Direction:
Please restate the following records word for word.
··· Dataset rows ···
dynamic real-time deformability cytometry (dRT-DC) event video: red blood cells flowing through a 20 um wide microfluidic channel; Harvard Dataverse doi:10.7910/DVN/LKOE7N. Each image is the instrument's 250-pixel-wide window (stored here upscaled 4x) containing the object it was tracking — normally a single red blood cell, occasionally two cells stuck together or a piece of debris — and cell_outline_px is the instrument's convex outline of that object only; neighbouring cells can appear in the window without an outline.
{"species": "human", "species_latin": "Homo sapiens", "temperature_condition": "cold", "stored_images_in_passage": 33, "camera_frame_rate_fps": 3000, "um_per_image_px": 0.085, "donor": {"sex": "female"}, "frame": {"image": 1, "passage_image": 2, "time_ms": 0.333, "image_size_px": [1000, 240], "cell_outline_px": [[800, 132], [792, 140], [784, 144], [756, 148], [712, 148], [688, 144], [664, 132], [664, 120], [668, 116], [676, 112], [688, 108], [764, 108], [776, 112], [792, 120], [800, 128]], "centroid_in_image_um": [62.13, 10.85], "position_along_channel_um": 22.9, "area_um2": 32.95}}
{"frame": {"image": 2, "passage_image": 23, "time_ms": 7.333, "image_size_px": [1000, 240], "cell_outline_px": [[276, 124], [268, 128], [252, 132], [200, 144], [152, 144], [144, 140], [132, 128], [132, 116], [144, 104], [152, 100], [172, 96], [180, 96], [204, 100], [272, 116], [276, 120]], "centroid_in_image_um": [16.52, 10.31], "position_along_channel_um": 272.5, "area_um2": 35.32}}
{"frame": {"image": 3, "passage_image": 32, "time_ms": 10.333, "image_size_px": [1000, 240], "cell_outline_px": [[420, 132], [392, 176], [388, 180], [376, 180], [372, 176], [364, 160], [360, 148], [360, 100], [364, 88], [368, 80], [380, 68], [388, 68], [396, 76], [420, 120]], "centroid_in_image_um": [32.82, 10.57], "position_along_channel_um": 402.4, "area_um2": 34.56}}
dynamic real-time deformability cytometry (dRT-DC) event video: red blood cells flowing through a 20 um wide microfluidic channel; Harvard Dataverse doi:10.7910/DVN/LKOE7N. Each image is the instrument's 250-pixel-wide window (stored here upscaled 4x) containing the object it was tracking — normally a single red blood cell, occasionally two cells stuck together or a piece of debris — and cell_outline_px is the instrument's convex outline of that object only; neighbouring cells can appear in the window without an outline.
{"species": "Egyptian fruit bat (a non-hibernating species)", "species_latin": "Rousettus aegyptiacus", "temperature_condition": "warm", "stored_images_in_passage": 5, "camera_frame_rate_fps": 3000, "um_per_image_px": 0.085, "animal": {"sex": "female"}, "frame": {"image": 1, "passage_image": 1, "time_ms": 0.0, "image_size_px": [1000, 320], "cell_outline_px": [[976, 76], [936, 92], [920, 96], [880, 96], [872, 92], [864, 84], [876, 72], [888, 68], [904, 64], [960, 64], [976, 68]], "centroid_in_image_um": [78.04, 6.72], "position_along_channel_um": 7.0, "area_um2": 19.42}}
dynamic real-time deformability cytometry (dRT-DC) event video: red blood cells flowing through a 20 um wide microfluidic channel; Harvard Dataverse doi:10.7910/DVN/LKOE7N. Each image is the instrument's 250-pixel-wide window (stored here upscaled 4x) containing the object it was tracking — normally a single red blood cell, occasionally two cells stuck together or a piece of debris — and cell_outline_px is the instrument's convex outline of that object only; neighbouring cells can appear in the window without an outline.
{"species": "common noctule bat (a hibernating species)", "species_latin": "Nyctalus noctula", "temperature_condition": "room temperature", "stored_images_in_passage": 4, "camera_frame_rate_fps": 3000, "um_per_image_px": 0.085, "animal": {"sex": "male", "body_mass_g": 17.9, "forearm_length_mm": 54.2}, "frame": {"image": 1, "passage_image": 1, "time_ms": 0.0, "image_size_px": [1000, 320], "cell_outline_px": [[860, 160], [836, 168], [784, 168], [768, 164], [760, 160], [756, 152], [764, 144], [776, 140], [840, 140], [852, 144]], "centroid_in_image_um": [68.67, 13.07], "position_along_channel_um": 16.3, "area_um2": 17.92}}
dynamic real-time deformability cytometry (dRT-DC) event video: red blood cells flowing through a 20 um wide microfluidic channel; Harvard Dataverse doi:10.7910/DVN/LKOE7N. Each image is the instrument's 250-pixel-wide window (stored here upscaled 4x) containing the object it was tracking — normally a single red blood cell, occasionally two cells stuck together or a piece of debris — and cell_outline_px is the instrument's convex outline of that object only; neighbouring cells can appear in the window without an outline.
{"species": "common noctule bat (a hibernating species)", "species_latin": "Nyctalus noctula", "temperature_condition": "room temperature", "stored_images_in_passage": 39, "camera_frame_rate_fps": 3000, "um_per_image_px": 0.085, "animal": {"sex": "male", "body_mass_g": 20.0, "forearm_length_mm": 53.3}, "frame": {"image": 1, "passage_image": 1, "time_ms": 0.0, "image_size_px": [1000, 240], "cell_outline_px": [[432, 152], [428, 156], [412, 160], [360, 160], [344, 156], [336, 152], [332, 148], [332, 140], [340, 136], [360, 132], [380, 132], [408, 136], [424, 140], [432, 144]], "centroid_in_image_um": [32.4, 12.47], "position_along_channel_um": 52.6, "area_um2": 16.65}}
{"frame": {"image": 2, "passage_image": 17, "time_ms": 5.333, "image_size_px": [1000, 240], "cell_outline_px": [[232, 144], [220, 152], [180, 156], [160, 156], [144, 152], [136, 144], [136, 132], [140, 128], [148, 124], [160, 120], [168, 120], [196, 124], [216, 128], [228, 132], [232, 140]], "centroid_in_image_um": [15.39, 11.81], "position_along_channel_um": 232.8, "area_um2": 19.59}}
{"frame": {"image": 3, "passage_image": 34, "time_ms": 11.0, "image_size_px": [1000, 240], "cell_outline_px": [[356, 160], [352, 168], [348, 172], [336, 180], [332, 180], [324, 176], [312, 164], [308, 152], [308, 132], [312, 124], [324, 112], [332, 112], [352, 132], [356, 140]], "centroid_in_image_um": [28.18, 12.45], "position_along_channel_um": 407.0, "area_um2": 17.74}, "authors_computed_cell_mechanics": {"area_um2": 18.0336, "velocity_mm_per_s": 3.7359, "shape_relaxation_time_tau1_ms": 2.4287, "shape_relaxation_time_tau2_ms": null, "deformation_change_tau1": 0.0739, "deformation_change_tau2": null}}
···
Answer to this task:
dynamic real-time deformability cytometry (dRT-DC) event video: red blood cells flowing through a 20 um wide microfluidic channel; Harvard Dataverse doi:10.7910/DVN/LKOE7N. Each image is the instrument's 250-pixel-wide window (stored here upscaled 4x) containing the object it was tracking — normally a single red blood cell, occasionally two cells stuck together or a piece of debris — and cell_outline_px is the instrument's convex outline of that object only; neighbouring cells can appear in the window without an outline.
{"species": "human", "species_latin": "Homo sapiens", "temperature_condition": "cold", "stored_images_in_passage": 33, "camera_frame_rate_fps": 3000, "um_per_image_px": 0.085, "donor": {"sex": "female"}, "frame": {"image": 1, "passage_image": 2, "time_ms": 0.333, "image_size_px": [1000, 240], "cell_outline_px": [[800, 132], [792, 140], [784, 144], [756, 148], [712, 148], [688, 144], [664, 132], [664, 120], [668, 116], [676, 112], [688, 108], [764, 108], [776, 112], [792, 120], [800, 128]], "centroid_in_image_um": [62.13, 10.85], "position_along_channel_um": 22.9, "area_um2": 32.95}}
{"frame": {"image": 2, "passage_image": 23, "time_ms": 7.333, "image_size_px": [1000, 240], "cell_outline_px": [[276, 124], [268, 128], [252, 132], [200, 144], [152, 144], [144, 140], [132, 128], [132, 116], [144, 104], [152, 100], [172, 96], [180, 96], [204, 100], [272, 116], [276, 120]], "centroid_in_image_um": [16.52, 10.31], "position_along_channel_um": 272.5, "area_um2": 35.32}}
{"frame": {"image": 3, "passage_image": 32, "time_ms": 10.333, "image_size_px": [1000, 240], "cell_outline_px": [[420, 132], [392, 176], [388, 180], [376, 180], [372, 176], [364, 160], [360, 148], [360, 100], [364, 88], [368, 80], [380, 68], [388, 68], [396, 76], [420, 120]], "centroid_in_image_um": [32.82, 10.57], "position_along_channel_um": 402.4, "area_um2": 34.56}}
dynamic real-time deformability cytometry (dRT-DC) event video: red blood cells flowing through a 20 um wide microfluidic channel; Harvard Dataverse doi:10.7910/DVN/LKOE7N. Each image is the instrument's 250-pixel-wide window (stored here upscaled 4x) containing the object it was tracking — normally a single red blood cell, occasionally two cells stuck together or a piece of debris — and cell_outline_px is the instrument's convex outline of that object only; neighbouring cells can appear in the window without an outline.
{"species": "Egyptian fruit bat (a non-hibernating species)", "species_latin": "Rousettus aegyptiacus", "temperature_condition": "warm", "stored_images_in_passage": 5, "camera_frame_rate_fps": 3000, "um_per_image_px": 0.085, "animal": {"sex": "female"}, "frame": {"image": 1, "passage_image": 1, "time_ms": 0.0, "image_size_px": [1000, 320], "cell_outline_px": [[976, 76], [936, 92], [920, 96], [880, 96], [872, 92], [864, 84], [876, 72], [888, 68], [904, 64], [960, 64], [976, 68]], "centroid_in_image_um": [78.04, 6.72], "position_along_channel_um": 7.0, "area_um2": 19.42}}
dynamic real-time deformability cytometry (dRT-DC) event video: red blood cells flowing through a 20 um wide microfluidic channel; Harvard Dataverse doi:10.7910/DVN/LKOE7N. Each image is the instrument's 250-pixel-wide window (stored here upscaled 4x) containing the object it was tracking — normally a single red blood cell, occasionally two cells stuck together or a piece of debris — and cell_outline_px is the instrument's convex outline of that object only; neighbouring cells can appear in the window without an outline.
{"species": "common noctule bat (a hibernating species)", "species_latin": "Nyctalus noctula", "temperature_condition": "room temperature", "stored_images_in_passage": 4, "camera_frame_rate_fps": 3000, "um_per_image_px": 0.085, "animal": {"sex": "male", "body_mass_g": 17.9, "forearm_length_mm": 54.2}, "frame": {"image": 1, "passage_image": 1, "time_ms": 0.0, "image_size_px": [1000, 320], "cell_outline_px": [[860, 160], [836, 168], [784, 168], [768, 164], [760, 160], [756, 152], [764, 144], [776, 140], [840, 140], [852, 144]], "centroid_in_image_um": [68.67, 13.07], "position_along_channel_um": 16.3, "area_um2": 17.92}}
dynamic real-time deformability cytometry (dRT-DC) event video: red blood cells flowing through a 20 um wide microfluidic channel; Harvard Dataverse doi:10.7910/DVN/LKOE7N. Each image is the instrument's 250-pixel-wide window (stored here upscaled 4x) containing the object it was tracking — normally a single red blood cell, occasionally two cells stuck together or a piece of debris — and cell_outline_px is the instrument's convex outline of that object only; neighbouring cells can appear in the window without an outline.
{"species": "common noctule bat (a hibernating species)", "species_latin": "Nyctalus noctula", "temperature_condition": "room temperature", "stored_images_in_passage": 39, "camera_frame_rate_fps": 3000, "um_per_image_px": 0.085, "animal": {"sex": "male", "body_mass_g": 20.0, "forearm_length_mm": 53.3}, "frame": {"image": 1, "passage_image": 1, "time_ms": 0.0, "image_size_px": [1000, 240], "cell_outline_px": [[432, 152], [428, 156], [412, 160], [360, 160], [344, 156], [336, 152], [332, 148], [332, 140], [340, 136], [360, 132], [380, 132], [408, 136], [424, 140], [432, 144]], "centroid_in_image_um": [32.4, 12.47], "position_along_channel_um": 52.6, "area_um2": 16.65}}
{"frame": {"image": 2, "passage_image": 17, "time_ms": 5.333, "image_size_px": [1000, 240], "cell_outline_px": [[232, 144], [220, 152], [180, 156], [160, 156], [144, 152], [136, 144], [136, 132], [140, 128], [148, 124], [160, 120], [168, 120], [196, 124], [216, 128], [228, 132], [232, 140]], "centroid_in_image_um": [15.39, 11.81], "position_along_channel_um": 232.8, "area_um2": 19.59}}
{"frame": {"image": 3, "passage_image": 34, "time_ms": 11.0, "image_size_px": [1000, 240], "cell_outline_px": [[356, 160], [352, 168], [348, 172], [336, 180], [332, 180], [324, 176], [312, 164], [308, 152], [308, 132], [312, 124], [324, 112], [332, 112], [352, 132], [356, 140]], "centroid_in_image_um": [28.18, 12.45], "position_along_channel_um": 407.0, "area_um2": 17.74}, "authors_computed_cell_mechanics": {"area_um2": 18.0336, "velocity_mm_per_s": 3.7359, "shape_relaxation_time_tau1_ms": 2.4287, "shape_relaxation_time_tau2_ms": null, "deformation_change_tau1": 0.0739, "deformation_change_tau2": null}}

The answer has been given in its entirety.